### EXERCISE GOAL
In the listing below, the answer starts at the line that has "0.0 | 24.650 | |" and stops after the line that has "0.0 | 24.550 | |"; please repeat that part exactly and nothing more.

### DATA SHOWN

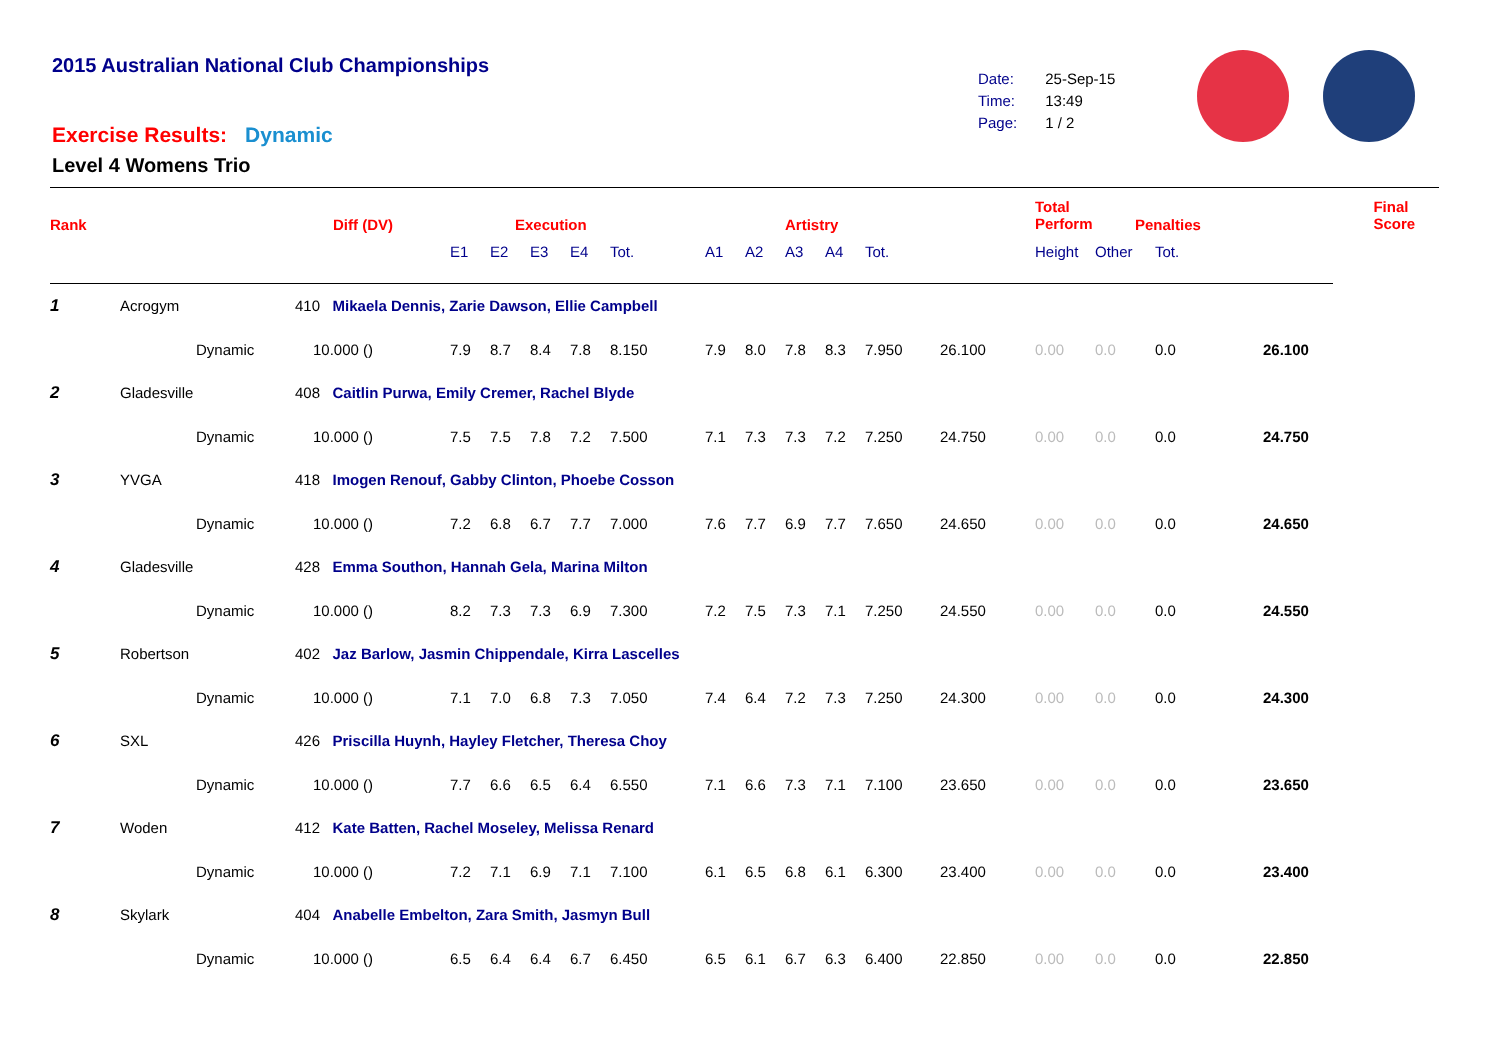2015 Australian National Club Championships
| Date: | 25-Sep-15 |
| Time: | 13:49 |
| Page: | 1 / 2 |
Exercise Results: Dynamic
Level 4 Womens Trio
| Rank | | Diff (DV) | | Execution | | | | | Artistry | | | | | Total Perform | Penalties | | | Final Score |
| --- | --- | --- | --- | --- | --- | --- | --- | --- | --- | --- | --- | --- | --- | --- | --- | --- | --- | --- |
| | | | E1 | E2 | E3 | E4 | Tot. | A1 | A2 | A3 | A4 | Tot. | | Height | Other | Tot. | | |
| 1 | Acrogym | 410 Mikaela Dennis, Zarie Dawson, Ellie Campbell | | | | | | | | | | | | | | | | |
| | Dynamic | 10.000 () | 7.9 | 8.7 | 8.4 | 7.8 | 8.150 | 7.9 | 8.0 | 7.8 | 8.3 | 7.950 | 26.100 | 0.00 | 0.0 | 0.0 | 26.100 | |
| 2 | Gladesville | 408 Caitlin Purwa, Emily Cremer, Rachel Blyde | | | | | | | | | | | | | | | | |
| | Dynamic | 10.000 () | 7.5 | 7.5 | 7.8 | 7.2 | 7.500 | 7.1 | 7.3 | 7.3 | 7.2 | 7.250 | 24.750 | 0.00 | 0.0 | 0.0 | 24.750 | |
| 3 | YVGA | 418 Imogen Renouf, Gabby Clinton, Phoebe Cosson | | | | | | | | | | | | | | | | |
| | Dynamic | 10.000 () | 7.2 | 6.8 | 6.7 | 7.7 | 7.000 | 7.6 | 7.7 | 6.9 | 7.7 | 7.650 | 24.650 | 0.00 | 0.0 | 0.0 | 24.650 | |
| 4 | Gladesville | 428 Emma Southon, Hannah Gela, Marina Milton | | | | | | | | | | | | | | | | |
| | Dynamic | 10.000 () | 8.2 | 7.3 | 7.3 | 6.9 | 7.300 | 7.2 | 7.5 | 7.3 | 7.1 | 7.250 | 24.550 | 0.00 | 0.0 | 0.0 | 24.550 | |
| 5 | Robertson | 402 Jaz Barlow, Jasmin Chippendale, Kirra Lascelles | | | | | | | | | | | | | | | | |
| | Dynamic | 10.000 () | 7.1 | 7.0 | 6.8 | 7.3 | 7.050 | 7.4 | 6.4 | 7.2 | 7.3 | 7.250 | 24.300 | 0.00 | 0.0 | 0.0 | 24.300 | |
| 6 | SXL | 426 Priscilla Huynh, Hayley Fletcher, Theresa Choy | | | | | | | | | | | | | | | | |
| | Dynamic | 10.000 () | 7.7 | 6.6 | 6.5 | 6.4 | 6.550 | 7.1 | 6.6 | 7.3 | 7.1 | 7.100 | 23.650 | 0.00 | 0.0 | 0.0 | 23.650 | |
| 7 | Woden | 412 Kate Batten, Rachel Moseley, Melissa Renard | | | | | | | | | | | | | | | | |
| | Dynamic | 10.000 () | 7.2 | 7.1 | 6.9 | 7.1 | 7.100 | 6.1 | 6.5 | 6.8 | 6.1 | 6.300 | 23.400 | 0.00 | 0.0 | 0.0 | 23.400 | |
| 8 | Skylark | 404 Anabelle Embelton, Zara Smith, Jasmyn Bull | | | | | | | | | | | | | | | | |
| | Dynamic | 10.000 () | 6.5 | 6.4 | 6.4 | 6.7 | 6.450 | 6.5 | 6.1 | 6.7 | 6.3 | 6.400 | 22.850 | 0.00 | 0.0 | 0.0 | 22.850 | |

### ANSWER SPACE
| | Dynamic | 10.000 () | 7.2 | 6.8 | 6.7 | 7.7 | 7.000 | 7.6 | 7.7 | 6.9 | 7.7 | 7.650 | 24.650 | 0.00 | 0.0 | 0.0 | 24.650 | |
| 4 | Gladesville | 428 Emma Southon, Hannah Gela, Marina Milton | | | | | | | | | | | | | | | | |
| | Dynamic | 10.000 () | 8.2 | 7.3 | 7.3 | 6.9 | 7.300 | 7.2 | 7.5 | 7.3 | 7.1 | 7.250 | 24.550 | 0.00 | 0.0 | 0.0 | 24.550 | |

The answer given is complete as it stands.